Following the construction of these modules in each of the two omics domains, we then tested for differences between each treatment and control seen at the eigengene or eigenmetabolite level.

D.9. Integration of transcriptomics and metabolomics data.

A modification of a protocol previously used to integrate transcriptomic and metabolomic data for the study of neurodegenerative disease [59] was used to get a more comprehensive functional perspective for comparing the four treatments. This protocol was modified to fit the limitations of the data. Since this project was a repeated experiment design, with the transcriptome coming from different samples than the metabolome, rather than a split design with both omics coming from the same samples, a ‘data driven’ approach was not appropriate. A ‘data driven’ approach would correlate expression and abundance levels (or eigenvalues) across domains to create correlation-based networks for further analyses. Instead, a ‘knowledge-based’ approach was used, with existing molecular pathway information, to construct networks within and between individual genes and metabolites. These networks and subsequent analyses were done using OMICSNET software [60].

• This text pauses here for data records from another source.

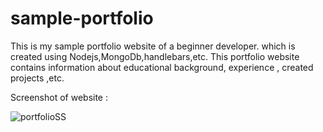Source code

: # sample-portfolio
This is my sample portfolio website of a beginner developer.
which is created using Nodejs,MongoDb,handlebars,etc.
This portfolio website contains information about educational background, experience , created projects ,etc.

Screenshot of website : 

![portfolioSS](https://user-images.githubusercontent.com/108925192/182306474-11b0c0bf-ccb3-49e8-8975-c3b4a5720252.png)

Genes and metabolites associated with significant treatment effects, relative to control, were used as seeds to construct the ‘knowledge-based’ networks in OMICSNET. Analyses were done separately for each treatment. Any gene differentially expressed by a treatment was used as a seed. Any individual metabolite affected by a treatment or member of a metabolite module whose eigenmetabolite was affected by a treatment was also used as a seed. Due to the sparse number of individual metabolites affected, we also included co-expressed metabolites. Seed genes were used to construct a primary protein-protein interaction (PPI) network using the STRING database [36]. Genes and proteins are used interchangeably here. Connector proteins (non-seed) were added if necessary to create a more fully connected network. Seed metabolites were used to first create a primary metabolite-protein network using the KEGG pathway database [61]. A secondary PPI was created using the proteins in the primary metabolite-protein network using STRING, adding connector proteins if necessary. Finally, a composite network was created by linking the three independent network layers by common nodes (genes/proteins). To control the network size, the ‘Minimum network’ function was used in OMICSNET to create the smallest network possible which still contained as many seeds as possible.

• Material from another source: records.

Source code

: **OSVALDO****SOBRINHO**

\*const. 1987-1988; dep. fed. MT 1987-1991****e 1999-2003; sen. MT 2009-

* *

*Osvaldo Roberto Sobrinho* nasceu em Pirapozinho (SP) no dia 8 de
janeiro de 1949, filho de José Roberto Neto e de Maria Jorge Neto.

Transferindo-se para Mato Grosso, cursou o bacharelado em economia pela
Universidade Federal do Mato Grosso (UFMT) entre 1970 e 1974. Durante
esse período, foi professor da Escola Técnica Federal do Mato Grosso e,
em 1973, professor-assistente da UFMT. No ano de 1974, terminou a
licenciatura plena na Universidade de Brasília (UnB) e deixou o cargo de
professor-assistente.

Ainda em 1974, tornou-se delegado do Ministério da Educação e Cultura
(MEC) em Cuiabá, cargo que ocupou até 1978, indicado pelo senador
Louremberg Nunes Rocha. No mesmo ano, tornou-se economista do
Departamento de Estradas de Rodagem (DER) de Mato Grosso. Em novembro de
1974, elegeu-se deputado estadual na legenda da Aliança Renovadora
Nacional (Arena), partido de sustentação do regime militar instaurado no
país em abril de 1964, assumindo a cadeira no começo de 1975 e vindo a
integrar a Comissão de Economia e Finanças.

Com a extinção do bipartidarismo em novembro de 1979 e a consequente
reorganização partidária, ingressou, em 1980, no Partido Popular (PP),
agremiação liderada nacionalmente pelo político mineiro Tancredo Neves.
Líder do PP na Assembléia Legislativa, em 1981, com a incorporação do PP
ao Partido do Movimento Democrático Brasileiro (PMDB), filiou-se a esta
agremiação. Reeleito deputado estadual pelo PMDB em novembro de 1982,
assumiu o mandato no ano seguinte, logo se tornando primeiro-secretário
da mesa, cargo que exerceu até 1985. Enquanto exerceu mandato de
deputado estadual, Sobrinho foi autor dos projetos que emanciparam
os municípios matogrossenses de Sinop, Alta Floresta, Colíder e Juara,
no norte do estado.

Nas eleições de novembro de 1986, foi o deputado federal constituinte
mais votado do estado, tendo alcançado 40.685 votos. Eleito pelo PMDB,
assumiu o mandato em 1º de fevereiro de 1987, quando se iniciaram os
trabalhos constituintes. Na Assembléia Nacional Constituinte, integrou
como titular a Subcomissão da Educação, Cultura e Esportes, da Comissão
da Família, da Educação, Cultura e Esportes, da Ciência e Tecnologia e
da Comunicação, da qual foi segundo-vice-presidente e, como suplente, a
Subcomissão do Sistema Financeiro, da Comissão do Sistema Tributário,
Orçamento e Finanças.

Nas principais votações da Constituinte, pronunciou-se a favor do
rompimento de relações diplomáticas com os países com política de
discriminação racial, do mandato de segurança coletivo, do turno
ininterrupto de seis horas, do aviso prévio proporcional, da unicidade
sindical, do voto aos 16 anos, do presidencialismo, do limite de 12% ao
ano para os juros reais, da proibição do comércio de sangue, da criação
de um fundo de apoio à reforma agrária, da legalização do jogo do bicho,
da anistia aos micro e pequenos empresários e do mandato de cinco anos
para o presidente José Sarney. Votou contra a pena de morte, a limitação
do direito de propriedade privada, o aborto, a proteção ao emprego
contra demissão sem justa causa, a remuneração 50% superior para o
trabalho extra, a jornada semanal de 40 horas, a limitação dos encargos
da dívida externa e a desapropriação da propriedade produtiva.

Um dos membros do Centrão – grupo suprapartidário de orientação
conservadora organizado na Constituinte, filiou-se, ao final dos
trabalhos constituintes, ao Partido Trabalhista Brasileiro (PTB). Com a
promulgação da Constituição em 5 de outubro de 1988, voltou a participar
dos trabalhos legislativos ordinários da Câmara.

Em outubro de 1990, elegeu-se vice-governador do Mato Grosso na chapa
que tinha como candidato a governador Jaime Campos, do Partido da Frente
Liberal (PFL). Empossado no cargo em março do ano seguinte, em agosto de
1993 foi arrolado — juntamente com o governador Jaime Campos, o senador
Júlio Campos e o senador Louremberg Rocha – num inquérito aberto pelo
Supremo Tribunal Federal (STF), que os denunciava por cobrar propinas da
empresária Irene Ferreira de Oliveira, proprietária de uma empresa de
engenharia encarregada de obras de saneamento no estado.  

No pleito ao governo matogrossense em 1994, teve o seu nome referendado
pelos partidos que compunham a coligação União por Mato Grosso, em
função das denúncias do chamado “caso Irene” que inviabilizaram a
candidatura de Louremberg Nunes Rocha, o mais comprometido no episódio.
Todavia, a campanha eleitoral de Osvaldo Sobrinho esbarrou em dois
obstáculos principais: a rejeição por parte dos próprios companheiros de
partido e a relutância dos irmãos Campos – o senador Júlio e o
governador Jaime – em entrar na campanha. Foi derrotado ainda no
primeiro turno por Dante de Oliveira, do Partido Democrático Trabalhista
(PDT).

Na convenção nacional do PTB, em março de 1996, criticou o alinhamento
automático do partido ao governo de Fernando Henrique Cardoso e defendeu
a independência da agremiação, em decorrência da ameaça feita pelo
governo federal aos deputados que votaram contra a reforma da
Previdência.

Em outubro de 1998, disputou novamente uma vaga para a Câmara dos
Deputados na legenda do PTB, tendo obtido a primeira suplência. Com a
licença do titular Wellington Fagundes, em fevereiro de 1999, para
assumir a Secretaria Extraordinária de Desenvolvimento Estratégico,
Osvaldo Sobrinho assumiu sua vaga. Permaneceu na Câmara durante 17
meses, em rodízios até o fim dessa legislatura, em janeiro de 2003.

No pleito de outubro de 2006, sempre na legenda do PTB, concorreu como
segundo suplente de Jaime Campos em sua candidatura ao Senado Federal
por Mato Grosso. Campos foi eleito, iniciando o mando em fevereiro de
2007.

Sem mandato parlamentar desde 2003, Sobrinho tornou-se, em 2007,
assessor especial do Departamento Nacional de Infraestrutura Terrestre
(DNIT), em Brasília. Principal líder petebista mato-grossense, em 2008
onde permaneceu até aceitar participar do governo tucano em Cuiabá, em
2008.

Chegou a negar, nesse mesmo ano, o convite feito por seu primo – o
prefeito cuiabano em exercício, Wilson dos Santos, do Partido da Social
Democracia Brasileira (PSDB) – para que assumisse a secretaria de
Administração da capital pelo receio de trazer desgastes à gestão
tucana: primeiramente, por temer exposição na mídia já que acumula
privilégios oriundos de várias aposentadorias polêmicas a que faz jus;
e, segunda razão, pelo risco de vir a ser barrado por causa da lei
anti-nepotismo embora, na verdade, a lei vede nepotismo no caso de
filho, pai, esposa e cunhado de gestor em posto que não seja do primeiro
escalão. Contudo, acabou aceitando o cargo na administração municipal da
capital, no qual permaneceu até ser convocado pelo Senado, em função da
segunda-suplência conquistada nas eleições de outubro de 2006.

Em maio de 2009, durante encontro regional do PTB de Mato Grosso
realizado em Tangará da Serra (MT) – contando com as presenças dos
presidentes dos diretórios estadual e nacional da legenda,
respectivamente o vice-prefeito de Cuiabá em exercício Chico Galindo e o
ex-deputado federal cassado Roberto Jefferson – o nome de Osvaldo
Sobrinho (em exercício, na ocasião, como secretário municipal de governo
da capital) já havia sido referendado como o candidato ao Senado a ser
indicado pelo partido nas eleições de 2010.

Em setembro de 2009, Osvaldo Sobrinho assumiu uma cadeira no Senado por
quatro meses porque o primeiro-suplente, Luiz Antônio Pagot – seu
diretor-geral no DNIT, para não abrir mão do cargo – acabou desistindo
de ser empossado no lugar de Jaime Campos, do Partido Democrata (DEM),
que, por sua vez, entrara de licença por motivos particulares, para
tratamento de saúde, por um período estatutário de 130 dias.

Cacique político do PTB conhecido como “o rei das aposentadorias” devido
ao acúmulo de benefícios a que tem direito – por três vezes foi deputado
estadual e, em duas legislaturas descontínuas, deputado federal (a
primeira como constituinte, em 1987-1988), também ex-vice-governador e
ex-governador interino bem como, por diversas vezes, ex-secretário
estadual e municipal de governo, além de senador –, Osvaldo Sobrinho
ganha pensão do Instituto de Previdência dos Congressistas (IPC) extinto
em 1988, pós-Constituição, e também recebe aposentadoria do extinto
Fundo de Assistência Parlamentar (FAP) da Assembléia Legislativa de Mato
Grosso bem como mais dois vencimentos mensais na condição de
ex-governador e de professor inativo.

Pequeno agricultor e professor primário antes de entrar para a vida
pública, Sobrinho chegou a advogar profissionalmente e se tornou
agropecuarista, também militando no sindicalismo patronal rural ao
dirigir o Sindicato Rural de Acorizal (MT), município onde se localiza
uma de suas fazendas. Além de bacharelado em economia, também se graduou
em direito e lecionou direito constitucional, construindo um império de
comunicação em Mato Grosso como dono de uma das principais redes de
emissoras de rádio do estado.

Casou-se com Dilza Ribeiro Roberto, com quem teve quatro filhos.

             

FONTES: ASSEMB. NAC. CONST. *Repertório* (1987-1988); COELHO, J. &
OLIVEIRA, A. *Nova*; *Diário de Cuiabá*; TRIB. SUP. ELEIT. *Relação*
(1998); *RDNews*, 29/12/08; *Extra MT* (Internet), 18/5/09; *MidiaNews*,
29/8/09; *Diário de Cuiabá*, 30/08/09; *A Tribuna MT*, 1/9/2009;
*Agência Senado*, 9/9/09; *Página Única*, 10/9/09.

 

Once an integrated network was created, tightly clustered communities of nodes were detected using the Walktrap algorithm [62]. Only communities that contained both seed metabolites and seed genes were further analyzed. These communities identified close functional relationships between genes and metabolites both affected by the same treatment. Subsequent Reactome pathway overrepresentation analysis was done using all genes in a community (seeds and connectors) using ReactomePA [33]. A comparison of pathways impacted by each treatment was then done to identify overlapping and distinct functions using the integrated omics data (Fig 3).

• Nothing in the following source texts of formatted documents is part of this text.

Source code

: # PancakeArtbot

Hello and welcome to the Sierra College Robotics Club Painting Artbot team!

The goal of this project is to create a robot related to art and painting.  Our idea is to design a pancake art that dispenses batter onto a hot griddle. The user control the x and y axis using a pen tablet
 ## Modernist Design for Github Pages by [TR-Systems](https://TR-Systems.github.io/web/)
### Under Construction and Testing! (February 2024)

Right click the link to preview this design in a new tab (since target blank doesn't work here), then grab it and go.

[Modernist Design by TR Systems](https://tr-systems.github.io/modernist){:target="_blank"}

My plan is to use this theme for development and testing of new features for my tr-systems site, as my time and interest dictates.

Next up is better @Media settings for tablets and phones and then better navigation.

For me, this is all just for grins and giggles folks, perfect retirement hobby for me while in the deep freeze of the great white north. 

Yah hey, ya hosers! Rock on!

Figure 3. Omics integration methodology.

Individual seed networks are shown in the center of the figure. For metabolite seeds two networks are shown, a primary metabolite-gene network and a secondary PPI created from the genes in the primary network. Seed genes are shown in this secondary PPI if present, but are not used to construct this network. For the seed genes, only one primary PPI network is created. The red connector (non-seed) genes (proteins) are added to both PPI’s, if necessary, to increase connectivity in the overall network for community detection that will better contain seeds of interest.

Data Availability Statement:

The original contributions presented in this study are included in the article/supplementary material. Further inquiries can be directed to the corresponding author(s) for RNAseq files.